| Instruction |
Select each line below that contains the string "schuld", and copy those lines.

| Items listed in a dataset |
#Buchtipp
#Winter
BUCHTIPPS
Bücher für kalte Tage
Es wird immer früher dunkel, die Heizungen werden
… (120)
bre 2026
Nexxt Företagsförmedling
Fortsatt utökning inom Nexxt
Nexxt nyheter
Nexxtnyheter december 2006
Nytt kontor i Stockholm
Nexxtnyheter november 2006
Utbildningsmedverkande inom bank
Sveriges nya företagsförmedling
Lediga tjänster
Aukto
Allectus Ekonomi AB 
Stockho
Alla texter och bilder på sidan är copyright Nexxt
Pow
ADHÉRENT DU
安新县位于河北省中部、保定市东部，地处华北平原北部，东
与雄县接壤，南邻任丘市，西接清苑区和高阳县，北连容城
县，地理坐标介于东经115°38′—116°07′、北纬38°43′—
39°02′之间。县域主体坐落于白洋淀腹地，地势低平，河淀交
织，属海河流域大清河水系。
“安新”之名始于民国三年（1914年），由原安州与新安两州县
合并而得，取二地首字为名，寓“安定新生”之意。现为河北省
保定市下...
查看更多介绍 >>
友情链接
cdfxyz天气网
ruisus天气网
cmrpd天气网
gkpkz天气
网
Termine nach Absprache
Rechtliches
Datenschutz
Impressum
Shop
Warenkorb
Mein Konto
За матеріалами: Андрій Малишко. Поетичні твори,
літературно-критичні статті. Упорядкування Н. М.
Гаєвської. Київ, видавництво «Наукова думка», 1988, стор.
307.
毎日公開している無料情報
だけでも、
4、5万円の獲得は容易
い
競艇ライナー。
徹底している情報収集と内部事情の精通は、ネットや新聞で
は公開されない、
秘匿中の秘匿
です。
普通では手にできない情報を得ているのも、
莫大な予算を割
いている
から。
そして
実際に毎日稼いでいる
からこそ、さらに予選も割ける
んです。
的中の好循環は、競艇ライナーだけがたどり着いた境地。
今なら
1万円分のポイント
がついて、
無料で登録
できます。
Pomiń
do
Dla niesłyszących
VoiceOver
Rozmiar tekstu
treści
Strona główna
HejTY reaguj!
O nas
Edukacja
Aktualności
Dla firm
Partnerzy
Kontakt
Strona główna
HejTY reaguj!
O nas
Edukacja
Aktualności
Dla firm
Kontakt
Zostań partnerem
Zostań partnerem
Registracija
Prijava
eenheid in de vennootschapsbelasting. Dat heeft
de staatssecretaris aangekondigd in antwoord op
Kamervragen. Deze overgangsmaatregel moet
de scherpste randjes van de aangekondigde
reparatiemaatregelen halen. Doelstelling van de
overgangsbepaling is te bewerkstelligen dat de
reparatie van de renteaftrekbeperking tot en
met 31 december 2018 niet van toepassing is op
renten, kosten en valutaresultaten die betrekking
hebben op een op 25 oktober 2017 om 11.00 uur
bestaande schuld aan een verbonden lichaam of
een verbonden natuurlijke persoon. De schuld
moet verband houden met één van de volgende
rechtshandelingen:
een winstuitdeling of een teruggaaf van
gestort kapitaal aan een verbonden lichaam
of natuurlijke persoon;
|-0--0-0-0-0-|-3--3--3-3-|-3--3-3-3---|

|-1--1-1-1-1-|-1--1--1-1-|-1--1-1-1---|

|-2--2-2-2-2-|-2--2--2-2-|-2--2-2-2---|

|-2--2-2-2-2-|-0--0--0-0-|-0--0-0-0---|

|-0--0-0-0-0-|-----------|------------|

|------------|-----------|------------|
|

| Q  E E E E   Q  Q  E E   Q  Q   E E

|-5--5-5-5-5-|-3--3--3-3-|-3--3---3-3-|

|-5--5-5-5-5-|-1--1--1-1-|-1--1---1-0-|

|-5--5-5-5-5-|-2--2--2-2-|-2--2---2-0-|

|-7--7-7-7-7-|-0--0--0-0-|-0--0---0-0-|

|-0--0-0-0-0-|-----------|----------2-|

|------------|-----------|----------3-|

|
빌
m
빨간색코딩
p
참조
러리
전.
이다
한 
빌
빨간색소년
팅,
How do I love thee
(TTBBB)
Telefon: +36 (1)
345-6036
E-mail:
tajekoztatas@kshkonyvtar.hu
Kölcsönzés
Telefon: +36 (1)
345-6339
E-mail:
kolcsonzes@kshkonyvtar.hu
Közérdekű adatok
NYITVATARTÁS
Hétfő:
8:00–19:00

| Reply to the task |
bestaande schuld aan een verbonden lichaam of
een verbonden natuurlijke persoon. De schuld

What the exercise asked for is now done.